Algebraic Properties of a Disordered Asymmetric Glauber Model

TL;DR

This paper analyzes a disordered asymmetric Glauber model for Ising spins on a 1D lattice, providing explicit eigenvalues, conjecturing normalization formulas, and exploring ferromagnetic and antiferromagnetic limits.

Contribution

It explicitly calculates all eigenvalues of the transition matrix for the model and proposes a formula for the normalization factor, advancing understanding of disordered Glauber dynamics.

Findings

Eigenvalues of the transition matrix are explicitly calculated.

A conjectured formula for the normalization factor is proposed.

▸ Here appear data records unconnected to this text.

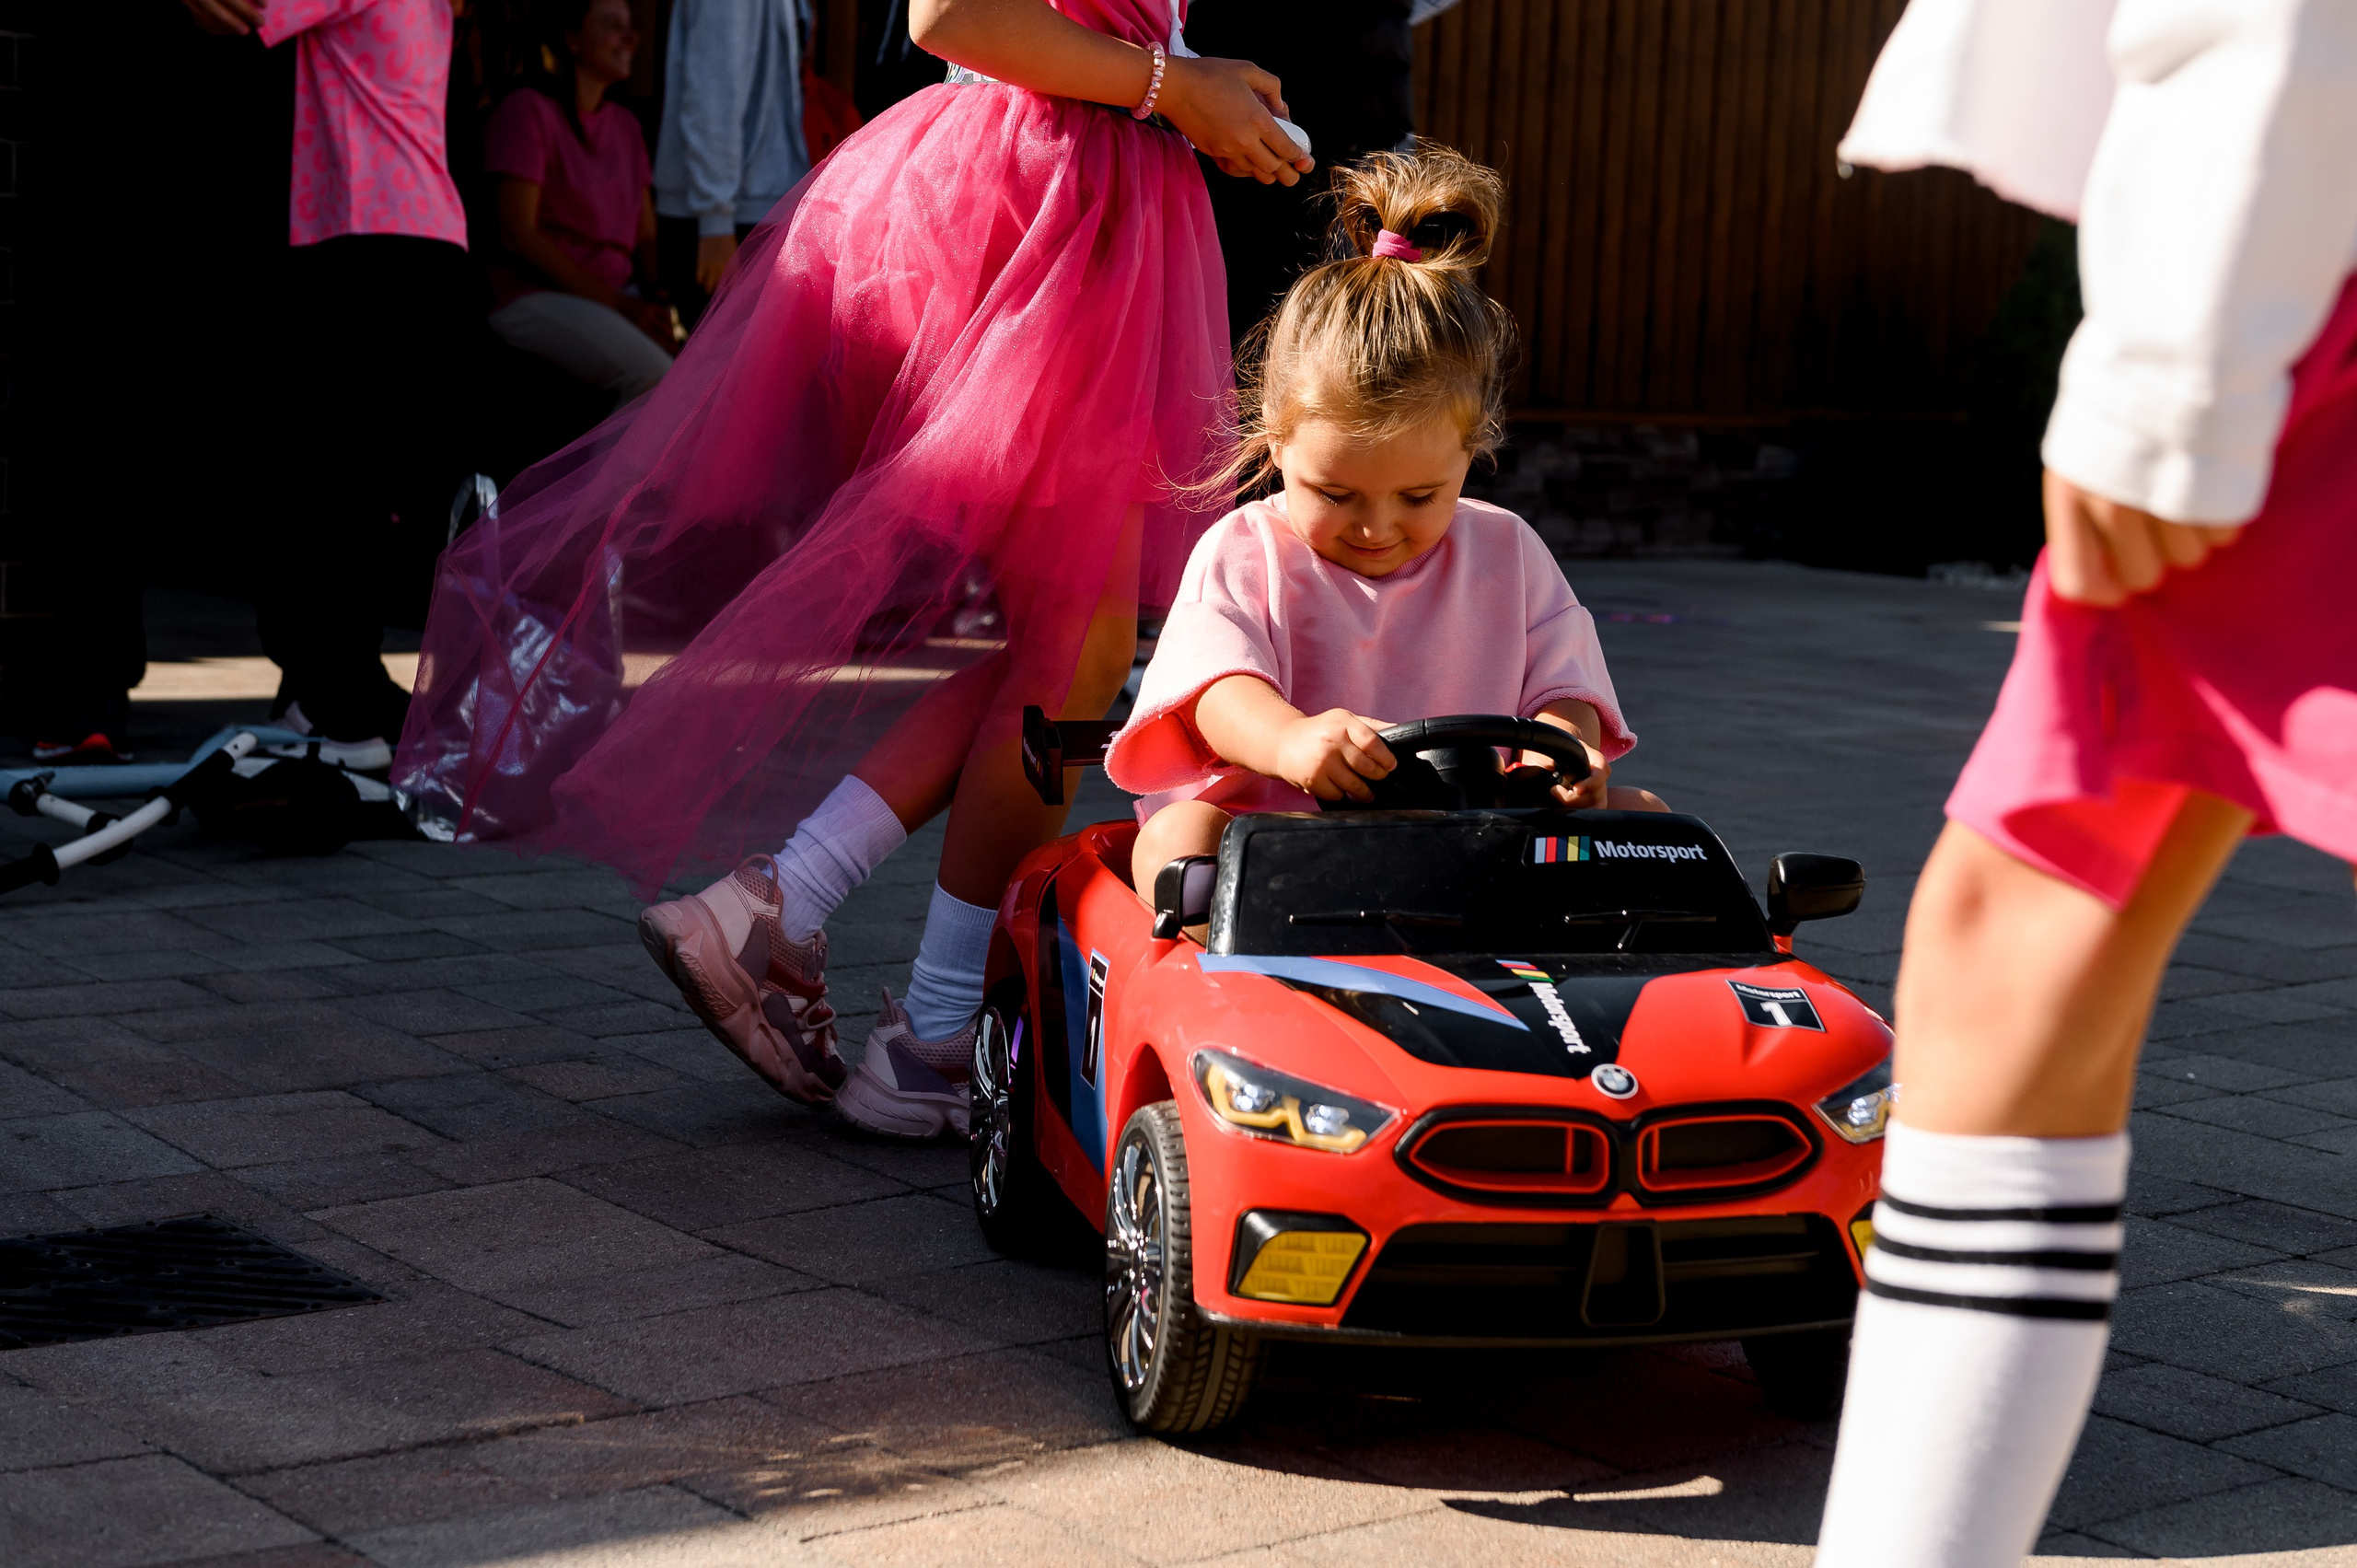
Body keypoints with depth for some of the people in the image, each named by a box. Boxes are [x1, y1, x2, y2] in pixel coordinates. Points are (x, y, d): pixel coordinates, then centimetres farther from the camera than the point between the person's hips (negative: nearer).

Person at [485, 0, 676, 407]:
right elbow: (518, 232, -14)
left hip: (615, 294, 7)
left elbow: (647, 236, 15)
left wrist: (663, 297, -8)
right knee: (655, 376, -32)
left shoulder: (626, 126, 17)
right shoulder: (528, 110, -6)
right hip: (533, 296, -7)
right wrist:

Normalization formulas are proved in ferromagnetic and antiferromagnetic limits.

Abstract

We consider a variant of Glauber dynamics of Ising spins on a one-dimensional lattice, where each spin flips according to the relative state of the spin to its left. Moreover, each bond allows for two rates; flips which equalize nearest neighbor spins, and flips which "unequalize" them. In addition, the leftmost spin flips depending on the spin at that site. We explicitly calculate all eigenvalues of the transition matrix for all system sizes and conjecture a formula for the normalization factor of the model. We then analyze two limits of this model, which are analogous to ferromagnetic and antiferromagnetic behavior in the Ising model for which we are able to prove an analogous formula for the normalization factor.